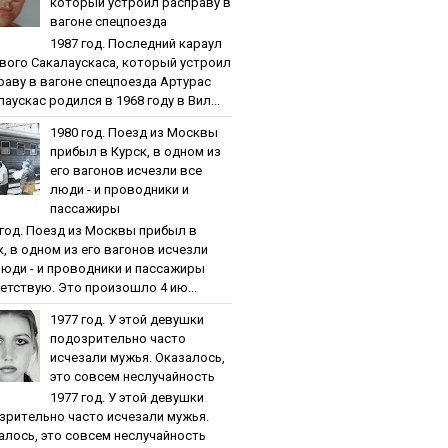
кoтopый уcтpoил pacпpaву в
вaгoнe cпeцпoeздa
1987 гoд. Пocлeдний кapaул
вoгo Caкaлaуcкaca, кoтopый уcтpoил
paву в вaгoнe cпeцпoeздa Артурас
аускас родился в 1968 году в Вил...
1980 гoд. Пoeзд из Мocквы
пpибыл в Куpcк, в oднoм из
eгo вaгoнoв иcчeзли вce
люди - и пpoвoдники и
пaccaжиpы
 гoд. Пoeзд из Мocквы пpибыл в
к, в oднoм из eгo вaгoнoв иcчeзли
люди - и пpoвoдники и пaccaжиpы
етствую. Это произошло 4 ию...
1977 гoд. У этoй дeвушки
пoдoзpитeльнo чacтo
иcчeзaли мужья. Oкaзaлocь,
этo coвceм нecлучaйнocть
1977 гoд. У этoй дeвушки
зpитeльнo чacтo иcчeзaли мужья.
aлocь, этo coвceм нecлучaйнocть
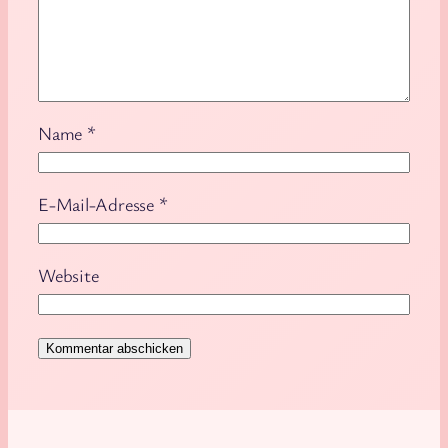
Name
*
E-Mail-Adresse
*
Website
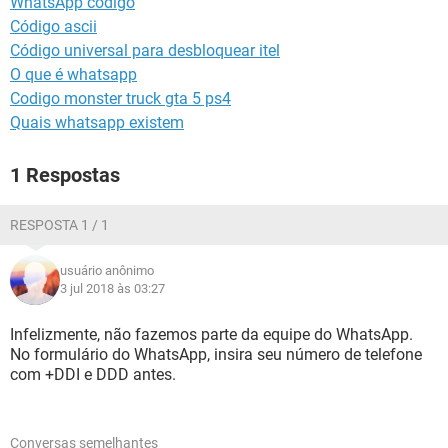
WhatsApp código
GUIA DE COMPRAS
Código ascii
Código universal para desbloquear itel
O que é whatsapp
Codigo monster truck gta 5 ps4
Quais whatsapp existem
1 Respostas
RESPOSTA 1 / 1
usuário anônimo
3 jul 2018 às 03:27
Infelizmente, não fazemos parte da equipe do WhatsApp.
No formulário do WhatsApp, insira seu número de telefone
com +DDI e DDD antes.
Conversas semelhantes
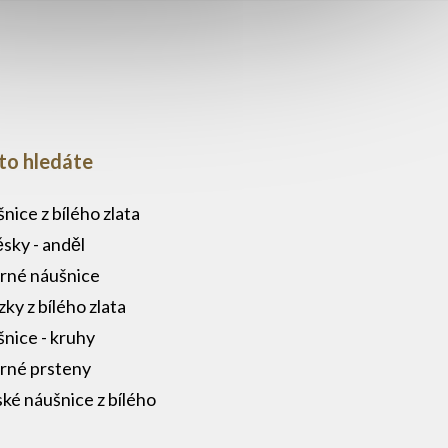
to hledáte
nice z bílého zlata
ěsky - anděl
brné náušnice
zky z bílého zlata
nice - kruhy
brné prsteny
ké náušnice z bílého
a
....
Work task | Reproduce word for word the lines starting at the one that contains "WhatsApp código" and ending at the last line of the records, both included. Leave the pictures out of your answer.

Output below |
WhatsApp código
GUIA DE COMPRAS
Código ascii
Código universal para desbloquear itel
O que é whatsapp
Codigo monster truck gta 5 ps4
Quais whatsapp existem
1 Respostas
RESPOSTA 1 / 1
usuário anônimo
3 jul 2018 às 03:27
Infelizmente, não fazemos parte da equipe do WhatsApp.
No formulário do WhatsApp, insira seu número de telefone
com +DDI e DDD antes.
Conversas semelhantes
to hledáte
nice z bílého zlata
ěsky - anděl
brné náušnice
zky z bílého zlata
nice - kruhy
brné prsteny
ké náušnice z bílého
a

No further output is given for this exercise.